Ведь что ж этот Бодлер? Сначала воспевал революцию во Франции в 1848 году, даже журнальчик основал революционный, где писал:
«Чрезмерное увлечение формой доводит до чудовищных крайностей… исчезает понятие истинного и справедливого. Необузданная страсть к искусству есть рак, разрушающий все остальное… Я понимаю ярость иконоборцев и мусульман против икон… безумное увлечение искусством равносильно злоупотреблению умом».
То есть говорит чуть ли не языком разрушителя эстетики. И все это во имя народа, во имя революции. А что тот же Бодлер говорил двумя годами раньше, то есть до революции? Он говорил, что, когда ему случается видеть, как городовой колотит прикладом республиканца, он готов кричать:
«Бей, бей сильнее, бей его, душка-городовой… Я обожаю тебя за это битье и считаю тебя подобным верховному судие, Юпитеру. Человек, которого ты колотишь, — враг роз и благоуханий, фанатик хозяйственной утвари, это враг Ватто, враг Рафаэля, отчаянный враг роскоши, искусства и беллетристики, заядлый иконоборец, палач Венеры и Аполлона… Колоти с религиозным усердием анархиста!»
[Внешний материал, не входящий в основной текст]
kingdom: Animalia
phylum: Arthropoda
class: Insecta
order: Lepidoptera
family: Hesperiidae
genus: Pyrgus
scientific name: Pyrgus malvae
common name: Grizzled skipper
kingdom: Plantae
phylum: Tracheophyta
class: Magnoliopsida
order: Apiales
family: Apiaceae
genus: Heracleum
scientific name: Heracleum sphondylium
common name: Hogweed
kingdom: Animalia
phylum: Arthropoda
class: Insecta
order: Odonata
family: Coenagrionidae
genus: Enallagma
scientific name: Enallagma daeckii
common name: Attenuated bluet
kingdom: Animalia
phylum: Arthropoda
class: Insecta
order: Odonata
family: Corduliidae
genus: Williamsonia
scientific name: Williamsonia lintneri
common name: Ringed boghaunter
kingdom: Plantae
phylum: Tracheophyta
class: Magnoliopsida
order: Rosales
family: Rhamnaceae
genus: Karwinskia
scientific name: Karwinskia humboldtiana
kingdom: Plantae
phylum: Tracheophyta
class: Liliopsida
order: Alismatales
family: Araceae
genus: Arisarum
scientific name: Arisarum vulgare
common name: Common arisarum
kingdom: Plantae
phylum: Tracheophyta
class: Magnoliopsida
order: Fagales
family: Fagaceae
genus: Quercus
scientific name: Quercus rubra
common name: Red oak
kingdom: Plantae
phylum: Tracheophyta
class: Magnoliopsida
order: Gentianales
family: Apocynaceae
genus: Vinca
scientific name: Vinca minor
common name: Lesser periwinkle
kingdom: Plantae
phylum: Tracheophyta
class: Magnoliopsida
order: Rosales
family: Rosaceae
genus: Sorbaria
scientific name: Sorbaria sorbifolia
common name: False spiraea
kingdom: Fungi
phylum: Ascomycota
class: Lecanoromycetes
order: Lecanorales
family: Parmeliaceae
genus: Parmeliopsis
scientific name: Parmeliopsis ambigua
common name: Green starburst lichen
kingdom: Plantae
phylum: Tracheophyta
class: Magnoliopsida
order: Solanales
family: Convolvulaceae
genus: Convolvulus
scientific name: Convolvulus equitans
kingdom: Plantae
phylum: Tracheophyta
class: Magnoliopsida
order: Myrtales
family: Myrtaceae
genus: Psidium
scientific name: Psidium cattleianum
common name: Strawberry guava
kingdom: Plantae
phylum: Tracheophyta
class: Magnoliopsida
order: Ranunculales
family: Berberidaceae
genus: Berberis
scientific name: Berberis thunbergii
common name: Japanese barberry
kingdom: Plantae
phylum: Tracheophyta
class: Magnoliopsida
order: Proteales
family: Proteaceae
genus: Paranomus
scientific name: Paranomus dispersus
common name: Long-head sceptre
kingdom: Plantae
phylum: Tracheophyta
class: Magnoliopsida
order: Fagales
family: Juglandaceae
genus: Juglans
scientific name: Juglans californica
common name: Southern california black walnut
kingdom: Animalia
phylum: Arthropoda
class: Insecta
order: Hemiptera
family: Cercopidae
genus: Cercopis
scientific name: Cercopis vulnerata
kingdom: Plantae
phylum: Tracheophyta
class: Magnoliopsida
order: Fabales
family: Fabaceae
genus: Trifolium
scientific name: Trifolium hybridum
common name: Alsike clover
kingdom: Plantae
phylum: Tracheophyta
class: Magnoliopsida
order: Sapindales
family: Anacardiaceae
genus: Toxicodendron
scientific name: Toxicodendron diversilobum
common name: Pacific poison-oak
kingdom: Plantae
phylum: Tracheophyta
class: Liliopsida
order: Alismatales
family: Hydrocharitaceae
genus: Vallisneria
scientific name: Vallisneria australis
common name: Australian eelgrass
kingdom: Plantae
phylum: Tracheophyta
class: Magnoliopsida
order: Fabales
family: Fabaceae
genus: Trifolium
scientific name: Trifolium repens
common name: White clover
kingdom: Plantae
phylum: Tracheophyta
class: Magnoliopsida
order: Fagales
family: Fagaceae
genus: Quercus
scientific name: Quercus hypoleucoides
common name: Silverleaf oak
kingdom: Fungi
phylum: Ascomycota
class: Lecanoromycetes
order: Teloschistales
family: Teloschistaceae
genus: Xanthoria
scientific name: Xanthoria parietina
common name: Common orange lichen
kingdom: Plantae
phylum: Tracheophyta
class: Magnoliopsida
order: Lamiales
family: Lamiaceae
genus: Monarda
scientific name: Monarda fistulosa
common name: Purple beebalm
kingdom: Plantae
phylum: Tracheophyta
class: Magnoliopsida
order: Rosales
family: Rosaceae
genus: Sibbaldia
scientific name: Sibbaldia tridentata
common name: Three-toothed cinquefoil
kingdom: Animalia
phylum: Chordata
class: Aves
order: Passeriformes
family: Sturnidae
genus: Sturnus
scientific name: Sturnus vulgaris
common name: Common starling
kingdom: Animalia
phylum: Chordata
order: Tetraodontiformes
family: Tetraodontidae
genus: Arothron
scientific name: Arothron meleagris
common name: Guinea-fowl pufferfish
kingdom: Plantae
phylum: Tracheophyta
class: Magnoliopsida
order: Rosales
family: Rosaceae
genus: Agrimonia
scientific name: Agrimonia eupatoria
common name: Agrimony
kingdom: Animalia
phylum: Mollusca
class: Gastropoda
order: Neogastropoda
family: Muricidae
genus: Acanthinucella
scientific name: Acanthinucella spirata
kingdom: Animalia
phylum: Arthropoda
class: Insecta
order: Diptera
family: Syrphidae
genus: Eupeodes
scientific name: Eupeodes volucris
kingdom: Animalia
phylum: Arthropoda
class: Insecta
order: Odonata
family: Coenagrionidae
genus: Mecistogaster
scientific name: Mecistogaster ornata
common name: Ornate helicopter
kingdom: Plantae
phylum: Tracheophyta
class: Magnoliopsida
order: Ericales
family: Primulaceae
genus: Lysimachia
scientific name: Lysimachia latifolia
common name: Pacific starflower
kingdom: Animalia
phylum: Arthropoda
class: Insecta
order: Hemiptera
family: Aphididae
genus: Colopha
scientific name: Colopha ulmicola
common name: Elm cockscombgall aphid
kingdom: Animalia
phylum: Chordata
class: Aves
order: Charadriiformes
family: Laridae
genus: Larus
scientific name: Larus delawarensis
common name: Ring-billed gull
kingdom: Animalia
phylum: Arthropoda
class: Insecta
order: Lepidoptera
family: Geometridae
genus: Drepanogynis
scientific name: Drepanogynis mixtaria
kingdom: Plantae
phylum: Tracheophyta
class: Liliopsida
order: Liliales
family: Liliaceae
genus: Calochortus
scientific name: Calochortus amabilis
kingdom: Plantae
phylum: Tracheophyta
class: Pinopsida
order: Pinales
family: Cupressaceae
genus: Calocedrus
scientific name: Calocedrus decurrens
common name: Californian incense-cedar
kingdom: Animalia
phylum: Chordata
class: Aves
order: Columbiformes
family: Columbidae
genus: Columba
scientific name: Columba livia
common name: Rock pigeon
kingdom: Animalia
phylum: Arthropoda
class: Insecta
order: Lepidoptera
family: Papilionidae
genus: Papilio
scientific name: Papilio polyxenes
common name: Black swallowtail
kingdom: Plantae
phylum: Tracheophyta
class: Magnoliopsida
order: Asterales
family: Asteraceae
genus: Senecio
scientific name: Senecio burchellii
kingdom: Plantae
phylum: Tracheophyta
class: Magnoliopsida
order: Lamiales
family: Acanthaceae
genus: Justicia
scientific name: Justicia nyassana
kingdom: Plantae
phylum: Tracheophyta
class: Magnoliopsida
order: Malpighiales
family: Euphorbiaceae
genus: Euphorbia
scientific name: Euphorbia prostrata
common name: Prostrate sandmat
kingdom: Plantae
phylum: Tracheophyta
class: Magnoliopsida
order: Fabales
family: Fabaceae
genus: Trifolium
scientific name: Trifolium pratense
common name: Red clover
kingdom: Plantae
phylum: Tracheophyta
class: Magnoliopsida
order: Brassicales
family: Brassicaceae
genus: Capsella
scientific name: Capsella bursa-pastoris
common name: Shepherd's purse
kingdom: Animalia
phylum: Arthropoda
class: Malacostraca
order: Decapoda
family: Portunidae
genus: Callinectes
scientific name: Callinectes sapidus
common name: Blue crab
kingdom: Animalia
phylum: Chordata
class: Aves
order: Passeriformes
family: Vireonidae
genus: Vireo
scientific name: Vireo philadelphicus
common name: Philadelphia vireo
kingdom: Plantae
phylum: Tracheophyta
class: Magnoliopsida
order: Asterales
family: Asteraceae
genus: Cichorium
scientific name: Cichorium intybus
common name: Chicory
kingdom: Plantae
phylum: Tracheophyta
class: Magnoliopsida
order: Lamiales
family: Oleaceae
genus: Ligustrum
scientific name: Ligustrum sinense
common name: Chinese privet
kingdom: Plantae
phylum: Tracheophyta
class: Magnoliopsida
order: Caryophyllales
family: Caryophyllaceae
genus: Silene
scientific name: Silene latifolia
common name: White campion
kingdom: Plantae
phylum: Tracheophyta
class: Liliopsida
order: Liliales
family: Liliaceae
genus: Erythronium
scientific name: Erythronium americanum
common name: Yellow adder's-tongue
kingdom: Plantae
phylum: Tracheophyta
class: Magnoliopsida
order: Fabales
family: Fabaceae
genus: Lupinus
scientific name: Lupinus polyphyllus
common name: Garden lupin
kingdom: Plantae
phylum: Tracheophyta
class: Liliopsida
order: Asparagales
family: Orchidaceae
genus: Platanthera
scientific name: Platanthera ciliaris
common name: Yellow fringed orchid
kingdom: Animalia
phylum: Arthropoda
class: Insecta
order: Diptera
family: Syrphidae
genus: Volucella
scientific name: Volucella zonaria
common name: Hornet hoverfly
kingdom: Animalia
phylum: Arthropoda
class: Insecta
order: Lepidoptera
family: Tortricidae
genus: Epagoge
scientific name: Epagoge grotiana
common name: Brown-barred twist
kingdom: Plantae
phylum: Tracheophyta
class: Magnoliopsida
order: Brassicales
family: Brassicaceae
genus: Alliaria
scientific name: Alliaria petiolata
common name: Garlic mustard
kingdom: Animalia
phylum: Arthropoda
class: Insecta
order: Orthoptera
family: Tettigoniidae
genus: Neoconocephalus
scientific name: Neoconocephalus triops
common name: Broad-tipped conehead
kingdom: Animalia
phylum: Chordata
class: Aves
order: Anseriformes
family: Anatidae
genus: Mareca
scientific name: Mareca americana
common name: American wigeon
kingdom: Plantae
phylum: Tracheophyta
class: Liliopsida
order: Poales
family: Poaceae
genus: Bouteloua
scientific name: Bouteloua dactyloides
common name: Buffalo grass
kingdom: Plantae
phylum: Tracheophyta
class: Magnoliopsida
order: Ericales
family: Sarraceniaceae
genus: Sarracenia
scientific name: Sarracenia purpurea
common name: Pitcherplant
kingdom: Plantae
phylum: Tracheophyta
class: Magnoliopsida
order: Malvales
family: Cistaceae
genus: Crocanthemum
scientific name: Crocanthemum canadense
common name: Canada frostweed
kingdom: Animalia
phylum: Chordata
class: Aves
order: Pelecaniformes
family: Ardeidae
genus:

Ну а что писал тот же Бодлер в 1855 году, то есть через семь лет после революции, в которую он так усердно подпевал революционерам? Он писал, что идея прогресса просто смешна, что она служит признаком упадка. Эта идея — фонарь, распространяющий мрак на все-все вопросы знания, и кто хочет видеть ясно в истории, тот должен загасить этот коварный светильник. «Вот так-то, — с запоздалым сожалением думается полковнику, — все они как флюгеры, куда ветер дует, туда и поворачивают». А уж впечатлительны! Как истерические женщины… В общем-то, они и не продаются, а просто не способны плыть против течения, подобно бумажке, летящей по ветру, они оказываются в стане революции. Когда же восторжествует реакция, они уже находят идею прогресса смешной и уже с пеной у рта отстаивают противоположную религию… Ну а разве сегодняшние апостолы духа чем-то от Бодлера отличаются? Во все времена они на подхвате у власти, во все времена у них нос по ветру. Полковнику не хочется и думать о них, скучно. Да и времени нет. Времени совсем не осталось. А что осталось? Дверь? Да, все так и считают, что дверь… порог… но ведь все живут так, как будто это действительно всего лишь порог, за которым есть еще что-то. Ну а что там может быть? Да ничего там быть не может. А всякие как будто — так это всё для утешения… Еще лет десять тому назад и сам полковник точно так считал, что нет абсолютно ничего. Сейчас же он не то чтобы медлит перед ответом самому себе, он словно бы какую-то микроскопическую работу в душе производит. По обломкам, по осколкам в памяти собирает он все, что осталось в нем от тех необыкновенных состояний, когда врачи спасали его на самом краю. И край этот раньше лишь фигуральностью являлся, образностью, а вот с годами вспоминался осколками картин, ощущений, все более предметностью обрастал, звуками наполнялся, запахами. Уже полное воссоздание края порой захватывало полковника, ну а в последнее время — с явным упадком сил — особенно. А ведь игрой все начиналось, просто от случая к случаю вспоминалось, встречному-поперечному рассказывалось. Потом все серьезнее вспоминалось, все последовательнее. В конце концов край, на котором раз пять или шесть побывал полковник, о чем с лихостью когда-то рассказывал всем, еще там не побывавшим, теперь для него самого сделался табу, теперь и сам полковник в своих размышлениях туда проникает не ранее, чем проведет в душе микроскопическую работу — чтоб уж ни капельки, ни пылинки, ни соринки там не оставалось.